Exercise -
Whenever a line in the data contains "LIST", show that line.

Stored data -
- - - -

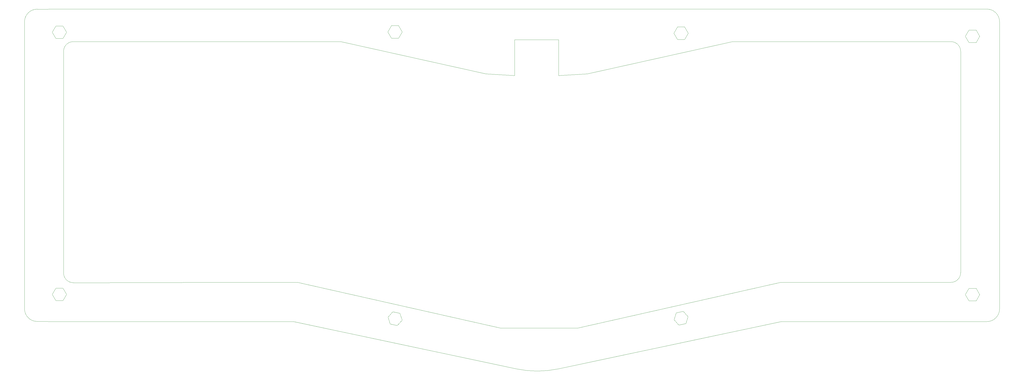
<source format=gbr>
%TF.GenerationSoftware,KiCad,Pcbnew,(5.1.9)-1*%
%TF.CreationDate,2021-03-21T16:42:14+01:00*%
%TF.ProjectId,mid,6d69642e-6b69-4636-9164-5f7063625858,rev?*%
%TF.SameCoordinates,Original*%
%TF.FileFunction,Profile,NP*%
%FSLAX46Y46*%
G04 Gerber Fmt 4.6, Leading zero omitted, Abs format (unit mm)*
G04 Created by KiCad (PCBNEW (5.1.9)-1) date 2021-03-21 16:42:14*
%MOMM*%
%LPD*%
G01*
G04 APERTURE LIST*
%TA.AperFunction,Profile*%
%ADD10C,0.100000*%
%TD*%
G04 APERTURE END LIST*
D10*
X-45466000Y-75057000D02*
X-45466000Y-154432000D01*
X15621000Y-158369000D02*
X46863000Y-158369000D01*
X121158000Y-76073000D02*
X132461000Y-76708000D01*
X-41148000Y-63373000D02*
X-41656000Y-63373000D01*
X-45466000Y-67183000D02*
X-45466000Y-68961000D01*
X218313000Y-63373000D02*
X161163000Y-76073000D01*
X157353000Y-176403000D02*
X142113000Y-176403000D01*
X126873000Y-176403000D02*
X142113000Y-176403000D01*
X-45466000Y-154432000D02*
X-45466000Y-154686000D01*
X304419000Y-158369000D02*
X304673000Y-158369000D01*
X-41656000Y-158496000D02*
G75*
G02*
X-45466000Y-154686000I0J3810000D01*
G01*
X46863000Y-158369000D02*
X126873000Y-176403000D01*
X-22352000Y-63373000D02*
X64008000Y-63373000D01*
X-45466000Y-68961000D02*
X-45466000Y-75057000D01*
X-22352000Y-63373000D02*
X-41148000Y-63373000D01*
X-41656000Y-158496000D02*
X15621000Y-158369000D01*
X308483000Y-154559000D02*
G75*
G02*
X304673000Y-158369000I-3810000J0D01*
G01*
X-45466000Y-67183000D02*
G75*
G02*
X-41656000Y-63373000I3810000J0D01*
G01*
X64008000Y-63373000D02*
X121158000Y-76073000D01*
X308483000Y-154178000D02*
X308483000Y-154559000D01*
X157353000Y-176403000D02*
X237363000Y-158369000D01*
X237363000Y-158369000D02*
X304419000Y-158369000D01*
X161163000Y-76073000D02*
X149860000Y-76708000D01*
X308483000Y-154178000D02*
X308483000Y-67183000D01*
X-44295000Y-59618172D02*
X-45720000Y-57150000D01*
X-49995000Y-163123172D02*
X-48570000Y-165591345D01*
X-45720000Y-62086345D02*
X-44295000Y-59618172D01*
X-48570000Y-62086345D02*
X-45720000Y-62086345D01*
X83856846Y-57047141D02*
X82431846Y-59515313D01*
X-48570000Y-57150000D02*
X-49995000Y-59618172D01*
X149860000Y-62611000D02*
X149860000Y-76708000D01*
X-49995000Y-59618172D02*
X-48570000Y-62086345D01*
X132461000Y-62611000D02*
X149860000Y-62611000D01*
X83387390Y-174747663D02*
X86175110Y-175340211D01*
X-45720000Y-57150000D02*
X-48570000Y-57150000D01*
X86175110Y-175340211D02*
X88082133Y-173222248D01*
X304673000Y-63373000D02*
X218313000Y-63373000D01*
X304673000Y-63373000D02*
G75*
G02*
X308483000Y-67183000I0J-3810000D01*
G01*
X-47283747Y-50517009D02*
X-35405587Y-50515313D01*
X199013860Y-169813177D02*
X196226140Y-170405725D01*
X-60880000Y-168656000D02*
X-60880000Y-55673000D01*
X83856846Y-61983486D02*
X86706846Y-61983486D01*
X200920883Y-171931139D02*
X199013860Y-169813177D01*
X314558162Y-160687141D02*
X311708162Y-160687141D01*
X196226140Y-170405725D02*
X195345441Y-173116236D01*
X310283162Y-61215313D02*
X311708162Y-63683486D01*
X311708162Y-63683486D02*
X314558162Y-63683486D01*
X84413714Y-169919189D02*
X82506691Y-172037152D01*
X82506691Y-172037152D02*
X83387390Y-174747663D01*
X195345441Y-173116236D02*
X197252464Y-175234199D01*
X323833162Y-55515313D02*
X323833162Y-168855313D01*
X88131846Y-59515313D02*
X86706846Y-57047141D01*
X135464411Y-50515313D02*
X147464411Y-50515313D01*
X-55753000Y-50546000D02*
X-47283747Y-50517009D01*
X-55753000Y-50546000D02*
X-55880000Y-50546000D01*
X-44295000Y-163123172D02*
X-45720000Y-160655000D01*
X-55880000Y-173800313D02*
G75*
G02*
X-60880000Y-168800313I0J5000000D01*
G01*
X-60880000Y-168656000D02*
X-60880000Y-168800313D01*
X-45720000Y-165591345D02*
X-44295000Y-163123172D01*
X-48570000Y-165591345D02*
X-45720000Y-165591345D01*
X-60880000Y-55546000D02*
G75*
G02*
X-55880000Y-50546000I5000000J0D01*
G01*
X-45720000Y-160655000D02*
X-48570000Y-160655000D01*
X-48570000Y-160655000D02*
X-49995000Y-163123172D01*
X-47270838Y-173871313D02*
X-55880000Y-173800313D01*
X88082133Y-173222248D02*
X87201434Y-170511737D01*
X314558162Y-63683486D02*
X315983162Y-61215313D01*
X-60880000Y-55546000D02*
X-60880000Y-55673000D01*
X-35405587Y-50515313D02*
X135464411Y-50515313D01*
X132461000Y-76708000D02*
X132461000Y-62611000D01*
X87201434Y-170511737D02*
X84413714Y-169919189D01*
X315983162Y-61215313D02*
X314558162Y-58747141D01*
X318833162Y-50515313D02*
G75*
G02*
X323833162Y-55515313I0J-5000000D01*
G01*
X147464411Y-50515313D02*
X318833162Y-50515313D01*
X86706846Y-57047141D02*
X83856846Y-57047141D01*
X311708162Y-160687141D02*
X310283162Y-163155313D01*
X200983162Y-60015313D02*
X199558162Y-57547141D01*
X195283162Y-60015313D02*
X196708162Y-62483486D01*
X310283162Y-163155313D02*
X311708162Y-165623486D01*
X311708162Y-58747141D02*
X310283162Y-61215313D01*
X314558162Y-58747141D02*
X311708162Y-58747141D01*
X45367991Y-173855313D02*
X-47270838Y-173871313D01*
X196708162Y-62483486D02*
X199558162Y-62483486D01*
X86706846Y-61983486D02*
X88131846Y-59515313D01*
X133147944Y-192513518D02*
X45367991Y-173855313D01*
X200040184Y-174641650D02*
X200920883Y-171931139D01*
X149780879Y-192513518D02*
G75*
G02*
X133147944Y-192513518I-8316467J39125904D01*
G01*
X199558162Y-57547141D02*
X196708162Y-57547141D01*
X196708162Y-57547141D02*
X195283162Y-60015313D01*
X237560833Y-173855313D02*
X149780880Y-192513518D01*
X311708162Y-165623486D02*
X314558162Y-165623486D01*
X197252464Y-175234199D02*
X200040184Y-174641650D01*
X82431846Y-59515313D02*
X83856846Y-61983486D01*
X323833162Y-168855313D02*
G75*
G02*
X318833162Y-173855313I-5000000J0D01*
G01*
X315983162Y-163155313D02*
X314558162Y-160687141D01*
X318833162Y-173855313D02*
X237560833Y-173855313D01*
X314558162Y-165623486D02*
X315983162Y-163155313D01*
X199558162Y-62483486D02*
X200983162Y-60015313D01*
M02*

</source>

- - - -

Task output -
G04 APERTURE LIST*
G04 APERTURE END LIST*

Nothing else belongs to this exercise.